I don’t think that anyone is surprised by the idea that AlphaFold has made a substantial appearance in presentations at BPS this year, anyone who hadn’t heard of it (are you living under a rock?) found out about it when the Nobel Prizes dropped last year (I guess two years ago, it’s 2026 now… ). But what I’ve been interested to see is how people are using and responding to it.
From the presentations I’ve seen, people’s perspectives seem to fit into three general buckets.
- Don’t trust it.
And honestly, I kind of understand this perspective. We were fed a media hype that said “the protein structure problem is solved!” and that hype was never going to be true. AlphaFold always had misses, (talking mainly about 2.0 on here, but it was even more true for 1.0) and obvious blind spots. There’s something about overhyped things that makes us scientists inherently (or maybe intrinsically, for my IDP folk) wary and cynical. This feels especially relevant with the current overhype about AGI and ASI. However, while not perfect, AlphaFold has its strengths and use-cases which make it a powerful tool. But I suppose more on that later.
- Whoa, AlphaFold perfectly predicted the structure I painstakingly solved, are we still important?

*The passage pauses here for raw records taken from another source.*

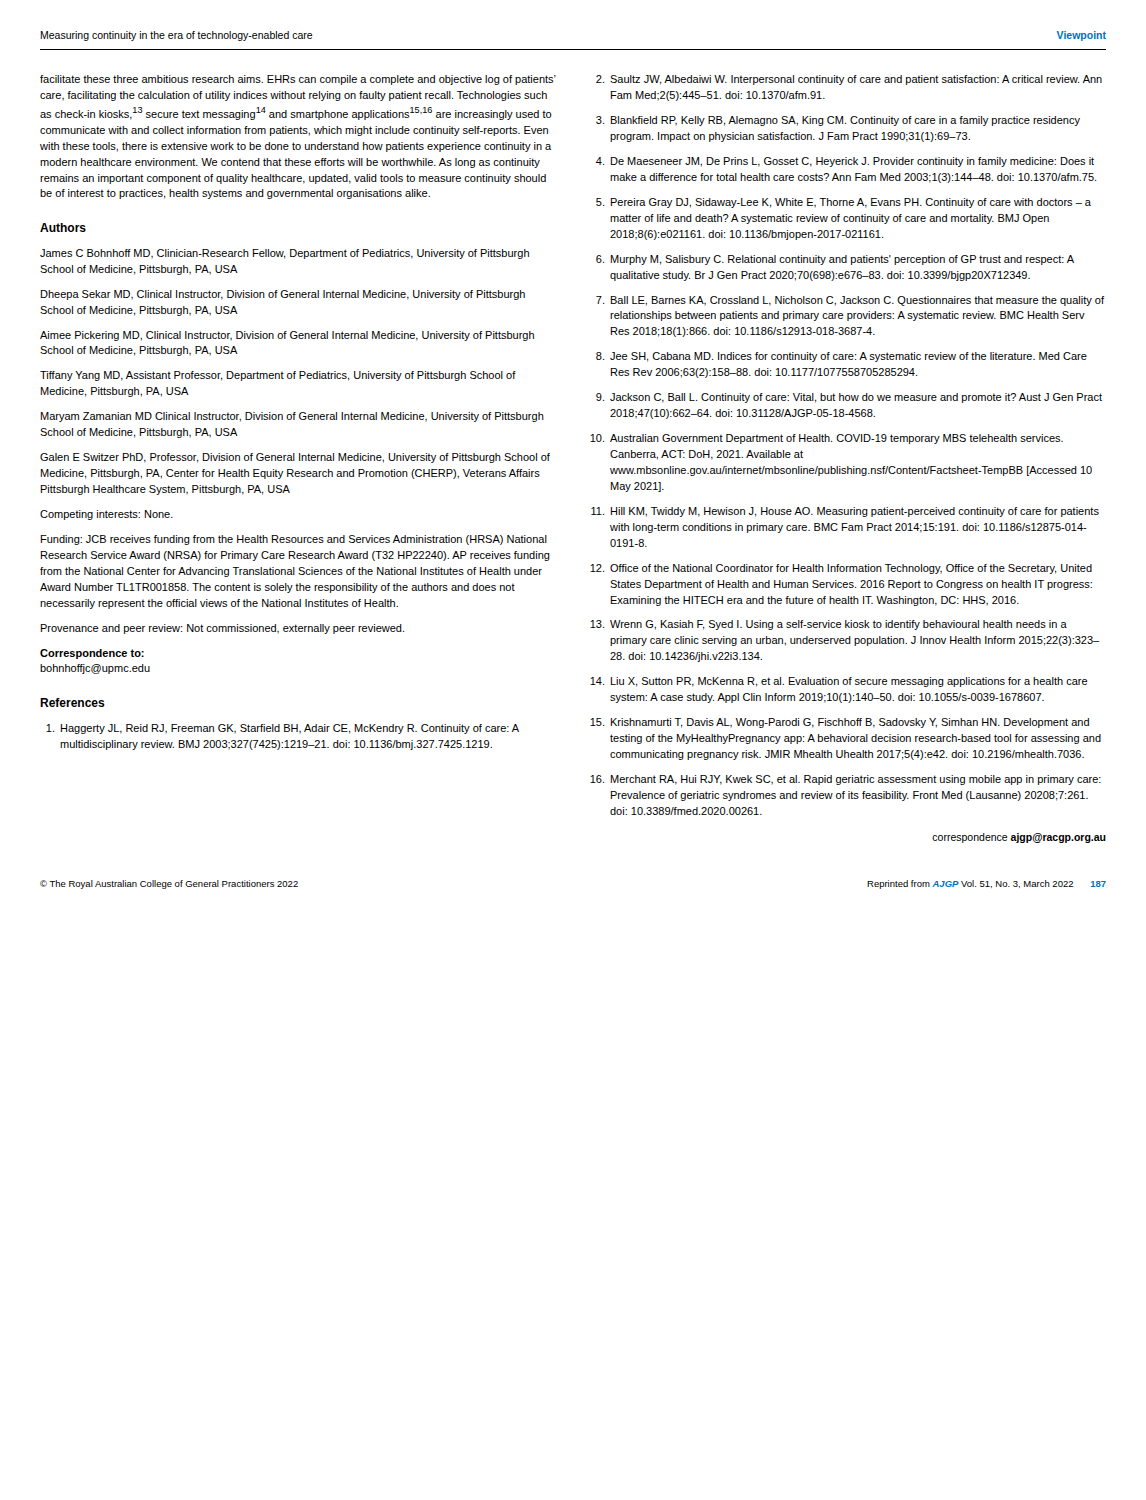Measuring continuity in the era of technology-enabled care
Viewpoint
facilitate these three ambitious research aims. EHRs can compile a complete and objective log of patients’ care, facilitating the calculation of utility indices without relying on faulty patient recall. Technologies such as check-in kiosks,13 secure text messaging14 and smartphone applications15,16 are increasingly used to communicate with and collect information from patients, which might include continuity self-reports. Even with these tools, there is extensive work to be done to understand how patients experience continuity in a modern healthcare environment. We contend that these efforts will be worthwhile. As long as continuity remains an important component of quality healthcare, updated, valid tools to measure continuity should be of interest to practices, health systems and governmental organisations alike.
Authors
James C Bohnhoff MD, Clinician-Research Fellow, Department of Pediatrics, University of Pittsburgh School of Medicine, Pittsburgh, PA, USA
Dheepa Sekar MD, Clinical Instructor, Division of General Internal Medicine, University of Pittsburgh School of Medicine, Pittsburgh, PA, USA
Aimee Pickering MD, Clinical Instructor, Division of General Internal Medicine, University of Pittsburgh School of Medicine, Pittsburgh, PA, USA
Tiffany Yang MD, Assistant Professor, Department of Pediatrics, University of Pittsburgh School of Medicine, Pittsburgh, PA, USA
Maryam Zamanian MD Clinical Instructor, Division of General Internal Medicine, University of Pittsburgh School of Medicine, Pittsburgh, PA, USA
Galen E Switzer PhD, Professor, Division of General Internal Medicine, University of Pittsburgh School of Medicine, Pittsburgh, PA, Center for Health Equity Research and Promotion (CHERP), Veterans Affairs Pittsburgh Healthcare System, Pittsburgh, PA, USA
Competing interests: None.
Funding: JCB receives funding from the Health Resources and Services Administration (HRSA) National Research Service Award (NRSA) for Primary Care Research Award (T32 HP22240). AP receives funding from the National Center for Advancing Translational Sciences of the National Institutes of Health under Award Number TL1TR001858. The content is solely the responsibility of the authors and does not necessarily represent the official views of the National Institutes of Health.
Provenance and peer review: Not commissioned, externally peer reviewed.
Correspondence to:
bohnhoffjc@upmc.edu
References
Haggerty JL, Reid RJ, Freeman GK, Starfield BH, Adair CE, McKendry R. Continuity of care: A multidisciplinary review. BMJ 2003;327(7425):1219–21. doi: 10.1136/bmj.327.7425.1219.
Saultz JW, Albedaiwi W. Interpersonal continuity of care and patient satisfaction: A critical review. Ann Fam Med;2(5):445–51. doi: 10.1370/afm.91.
Blankfield RP, Kelly RB, Alemagno SA, King CM. Continuity of care in a family practice residency program. Impact on physician satisfaction. J Fam Pract 1990;31(1):69–73.
De Maeseneer JM, De Prins L, Gosset C, Heyerick J. Provider continuity in family medicine: Does it make a difference for total health care costs? Ann Fam Med 2003;1(3):144–48. doi: 10.1370/afm.75.
Pereira Gray DJ, Sidaway-Lee K, White E, Thorne A, Evans PH. Continuity of care with doctors – a matter of life and death? A systematic review of continuity of care and mortality. BMJ Open 2018;8(6):e021161. doi: 10.1136/bmjopen-2017-021161.
Murphy M, Salisbury C. Relational continuity and patients' perception of GP trust and respect: A qualitative study. Br J Gen Pract 2020;70(698):e676–83. doi: 10.3399/bjgp20X712349.
Ball LE, Barnes KA, Crossland L, Nicholson C, Jackson C. Questionnaires that measure the quality of relationships between patients and primary care providers: A systematic review. BMC Health Serv Res 2018;18(1):866. doi: 10.1186/s12913-018-3687-4.
Jee SH, Cabana MD. Indices for continuity of care: A systematic review of the literature. Med Care Res Rev 2006;63(2):158–88. doi: 10.1177/1077558705285294.
Jackson C, Ball L. Continuity of care: Vital, but how do we measure and promote it? Aust J Gen Pract 2018;47(10):662–64. doi: 10.31128/AJGP-05-18-4568.
Australian Government Department of Health. COVID-19 temporary MBS telehealth services. Canberra, ACT: DoH, 2021. Available at www.mbsonline.gov.au/internet/mbsonline/publishing.nsf/Content/Factsheet-TempBB [Accessed 10 May 2021].
Hill KM, Twiddy M, Hewison J, House AO. Measuring patient-perceived continuity of care for patients with long-term conditions in primary care. BMC Fam Pract 2014;15:191. doi: 10.1186/s12875-014-0191-8.
Office of the National Coordinator for Health Information Technology, Office of the Secretary, United States Department of Health and Human Services. 2016 Report to Congress on health IT progress: Examining the HITECH era and the future of health IT. Washington, DC: HHS, 2016.
Wrenn G, Kasiah F, Syed I. Using a self-service kiosk to identify behavioural health needs in a primary care clinic serving an urban, underserved population. J Innov Health Inform 2015;22(3):323–28. doi: 10.14236/jhi.v22i3.134.
Liu X, Sutton PR, McKenna R, et al. Evaluation of secure messaging applications for a health care system: A case study. Appl Clin Inform 2019;10(1):140–50. doi: 10.1055/s-0039-1678607.
Krishnamurti T, Davis AL, Wong-Parodi G, Fischhoff B, Sadovsky Y, Simhan HN. Development and testing of the MyHealthyPregnancy app: A behavioral decision research-based tool for assessing and communicating pregnancy risk. JMIR Mhealth Uhealth 2017;5(4):e42. doi: 10.2196/mhealth.7036.
Merchant RA, Hui RJY, Kwek SC, et al. Rapid geriatric assessment using mobile app in primary care: Prevalence of geriatric syndromes and review of its feasibility. Front Med (Lausanne) 20208;7:261. doi: 10.3389/fmed.2020.00261.
correspondence ajgp@racgp.org.au
© The Royal Australian College of General Practitioners 2022
Reprinted from AJGP Vol. 51, No. 3, March 2022 187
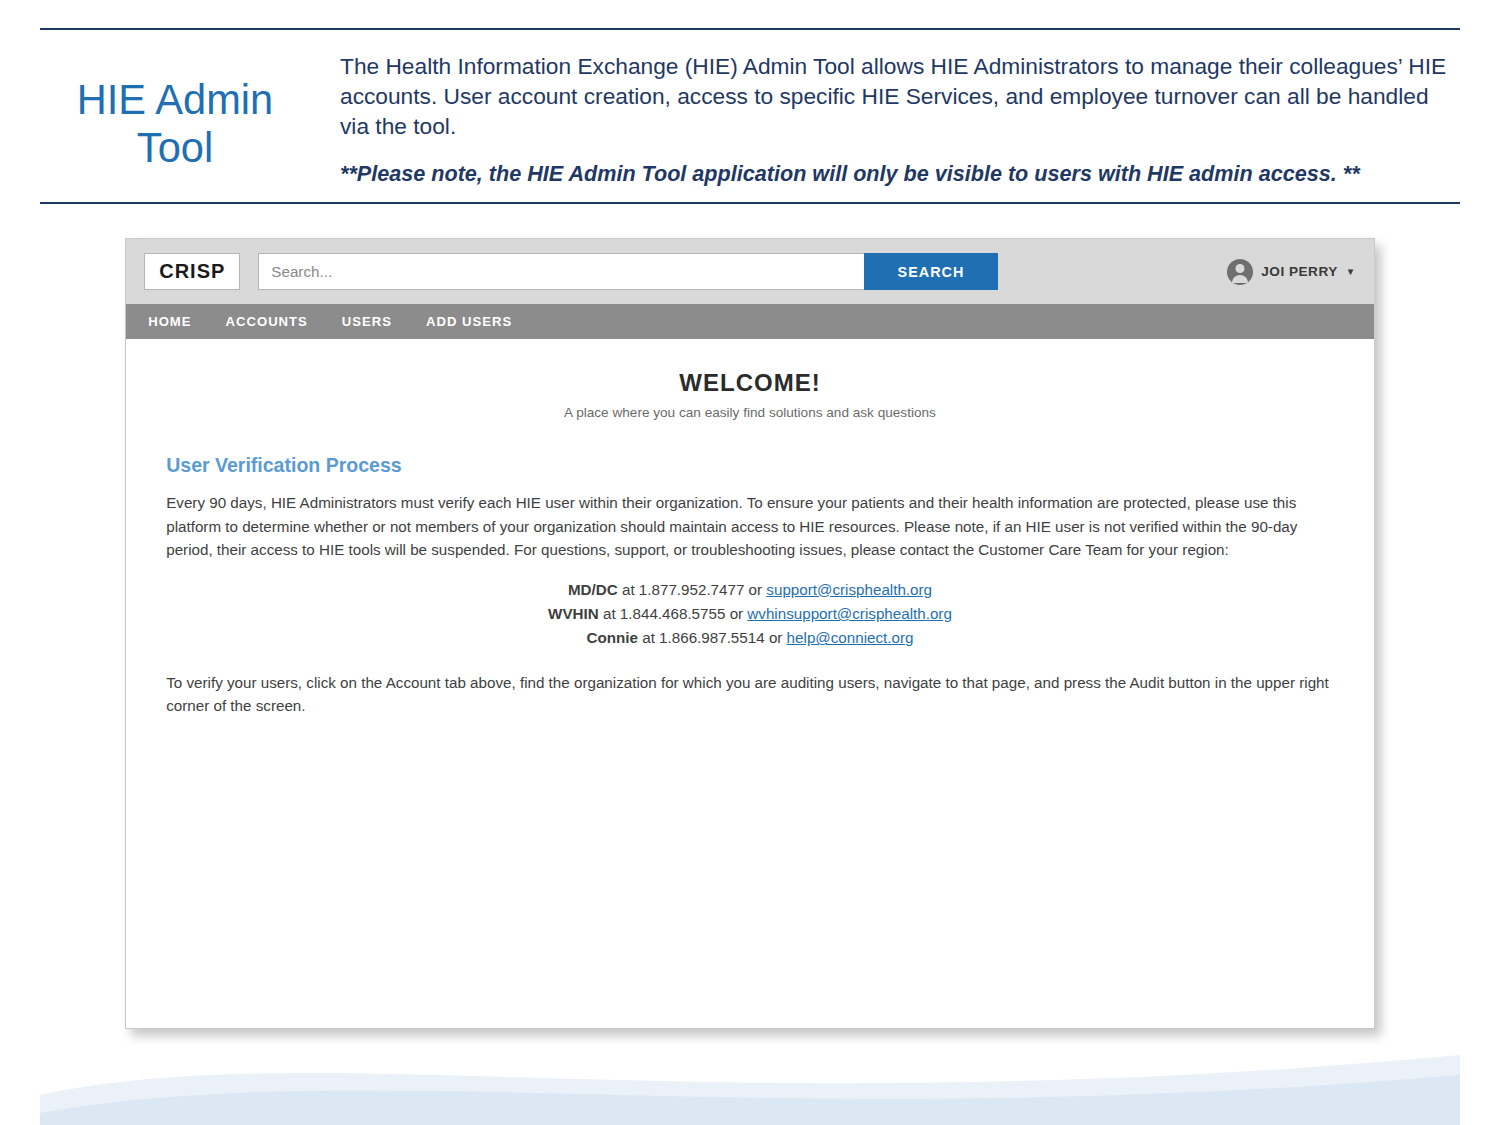HIE Admin
Tool
The Health Information Exchange (HIE) Admin Tool allows HIE Administrators to manage their colleagues’ HIE accounts. User account creation, access to specific HIE Services, and employee turnover can all be handled via the tool.
**Please note, the HIE Admin Tool application will only be visible to users with HIE admin access. **
CRISP
SEARCH
JOI PERRY ▼
HOME ACCOUNTS USERS ADD USERS
WELCOME!
A place where you can easily find solutions and ask questions
User Verification Process
Every 90 days, HIE Administrators must verify each HIE user within their organization. To ensure your patients and their health information are protected, please use this platform to determine whether or not members of your organization should maintain access to HIE resources. Please note, if an HIE user is not verified within the 90-day period, their access to HIE tools will be suspended. For questions, support, or troubleshooting issues, please contact the Customer Care Team for your region:
MD/DC at 1.877.952.7477 or support@crisphealth.org
WVHIN at 1.844.468.5755 or wvhinsupport@crisphealth.org
Connie at 1.866.987.5514 or help@conniect.org
To verify your users, click on the Account tab above, find the organization for which you are auditing users, navigate to that page, and press the Audit button in the upper right corner of the screen.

It does predict a lot of structures well, and it can be easy to get existential. However, it does miss the mark sometimes, as our Biophysical Lecturer Lewis Kay pointed out. I find myself thinking of and being encouraged by the statement “All models are wrong, but some are useful.” Algorithms will never fully replace experiments, but hopefully it will make them faster. And that brings me to the third bucket…
- Can we use AlphaFold to inform our further experiments?
Professor Kresten Lindorff-Larsen humorously explored whether AlphaFold could be used to predict the weather. He was highlighting an important idea: many perceived failures arise from asking the tool to do things it was never designed to do. When used within its intended scope, however, AlphaFold becomes extremely powerful.
In this view, predictions guide experimental questions rather than answer them outright. Several presentations used AlphaFold models precisely this way, as informed hypotheses that accelerate discovery. That list again includes Lewis Kay’s presentation.
A Personal Perspective
My own work with AlphaFold has tended toward that third perspective. It’s a useful tool for planning experiments to test hypotheses that would otherwise require extensive exploratory work.
Maybe I’m a bit close to the question, but I think the more that the field aligns on the third perspective the more benefit we can mine. The “post-AlphaFold era” may be defined by integrating prediction and experimentation more tightly than before.